SimJeg commented 1 year ago

Hello, just reopening this issue as I would love to use FA2 on T4 GPUs ^^

tridao commented 1 year ago

I haven't had much bandwidth to work on Turing.

SimJeg commented 1 year ago

@tridao for more context, I recently published a post on the current Kaggle LLM science exam competition (here) showing that it's possible to run a 70B model on a single T4 GPU. However I am still limited because of vRAM OOM when using long context. There is already a code for Llama2 + HF (here) but it requires FA2 and thus does not work on T4 GPUs.

david-macleod commented 1 year ago

@tridao I could take a look at implementing this as also keen for T4 support, any obvious caveats that spring to mind?

jfpuget commented 1 year ago

I concur with SimJeg, enabling FA2 for Turing would yield a massive exposure to Kaggle community.

tridao commented 1 year ago

I see. I'll try to find some time this weekend for this. Is the usage on T4 just inference (forward pass only)?

jfpuget commented 1 year ago

Awesome. Yes, just inference in that competition.
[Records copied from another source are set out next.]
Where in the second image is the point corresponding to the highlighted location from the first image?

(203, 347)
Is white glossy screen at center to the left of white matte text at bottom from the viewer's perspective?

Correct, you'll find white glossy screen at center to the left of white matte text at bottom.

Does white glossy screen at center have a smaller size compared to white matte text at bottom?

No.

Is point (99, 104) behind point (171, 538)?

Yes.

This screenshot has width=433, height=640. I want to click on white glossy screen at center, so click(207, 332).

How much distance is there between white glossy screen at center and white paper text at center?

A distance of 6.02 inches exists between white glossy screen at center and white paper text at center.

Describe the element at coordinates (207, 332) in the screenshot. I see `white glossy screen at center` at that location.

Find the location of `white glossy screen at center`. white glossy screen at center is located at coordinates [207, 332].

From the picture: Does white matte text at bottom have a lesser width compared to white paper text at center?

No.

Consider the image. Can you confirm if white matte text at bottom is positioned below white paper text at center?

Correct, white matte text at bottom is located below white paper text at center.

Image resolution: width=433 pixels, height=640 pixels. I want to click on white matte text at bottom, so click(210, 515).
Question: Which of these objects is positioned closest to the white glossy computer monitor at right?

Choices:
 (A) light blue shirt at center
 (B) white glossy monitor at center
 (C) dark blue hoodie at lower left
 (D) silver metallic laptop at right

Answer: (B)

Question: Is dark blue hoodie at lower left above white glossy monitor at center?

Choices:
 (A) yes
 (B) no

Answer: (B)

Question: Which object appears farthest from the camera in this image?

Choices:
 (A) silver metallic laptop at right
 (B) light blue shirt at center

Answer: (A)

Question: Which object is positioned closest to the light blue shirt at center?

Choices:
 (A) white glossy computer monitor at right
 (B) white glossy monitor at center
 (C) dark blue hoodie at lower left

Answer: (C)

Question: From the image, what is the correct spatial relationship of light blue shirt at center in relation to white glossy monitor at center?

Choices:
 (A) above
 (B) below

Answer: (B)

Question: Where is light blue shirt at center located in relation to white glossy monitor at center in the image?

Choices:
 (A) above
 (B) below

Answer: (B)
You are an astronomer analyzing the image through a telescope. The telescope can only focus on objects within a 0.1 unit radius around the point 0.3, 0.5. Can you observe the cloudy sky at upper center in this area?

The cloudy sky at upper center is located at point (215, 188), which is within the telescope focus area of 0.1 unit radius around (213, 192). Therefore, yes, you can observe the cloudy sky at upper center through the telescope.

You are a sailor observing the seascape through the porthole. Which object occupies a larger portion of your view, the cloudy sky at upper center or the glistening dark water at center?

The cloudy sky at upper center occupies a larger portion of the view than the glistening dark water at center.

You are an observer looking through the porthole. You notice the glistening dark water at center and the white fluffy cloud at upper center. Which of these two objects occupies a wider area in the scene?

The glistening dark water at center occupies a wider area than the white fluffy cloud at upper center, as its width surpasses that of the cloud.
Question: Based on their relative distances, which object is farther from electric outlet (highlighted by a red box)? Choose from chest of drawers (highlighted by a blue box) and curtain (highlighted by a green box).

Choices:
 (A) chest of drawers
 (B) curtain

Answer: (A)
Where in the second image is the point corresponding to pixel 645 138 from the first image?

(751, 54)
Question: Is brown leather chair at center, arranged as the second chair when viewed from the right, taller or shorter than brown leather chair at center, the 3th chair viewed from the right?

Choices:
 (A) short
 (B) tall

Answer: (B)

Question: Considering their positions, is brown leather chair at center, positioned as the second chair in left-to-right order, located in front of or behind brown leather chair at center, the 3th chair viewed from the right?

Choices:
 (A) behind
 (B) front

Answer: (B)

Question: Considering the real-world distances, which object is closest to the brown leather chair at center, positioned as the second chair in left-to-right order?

sumanthnallamotu commented 9 months ago

Hi, has there been any update on this?

tridao commented 9 months ago

Hi, has there been any update on this?

No I haven't had much time

suicao commented 7 months ago

I concur with SimJeg, enabling FA2 for Turing would yield a massive exposure to Kaggle community.

I'll have to bring this up again, there is a new $1M Kaggle competition that really needs the performance boost from flash attention https://www.kaggle.com/competitions/ai-mathematical-olympiad-prize

chuanzhubin commented 7 months ago

Many of our school partners, or individual researchers, are using the 2080ti Turing architecture. Please support this architecture, flash_attn.

Dampfinchen commented 6 months ago

Still no news?

tridao commented 6 months ago

Nope I've had no bandwidth

rationalism commented 6 months ago

OpenAI's Triton implementation of flash attention works on Turing GPUs (just tested this myself):

https://github.com/openai/triton/blob/main/python/tutorials/06-fused-attention.py

Seedmanc commented 2 months ago

So does this mean 2070s supports at least flash attention 1? Is that the same as SDPA? I was under impression that my GPU got no luck for any kind of flash attention, and the kohya_ss trainer keeps saying "Torch was not compiled with flash attention" even though I enabled SDPA and it's indeed faster. I wonder if I should even bother looking into that.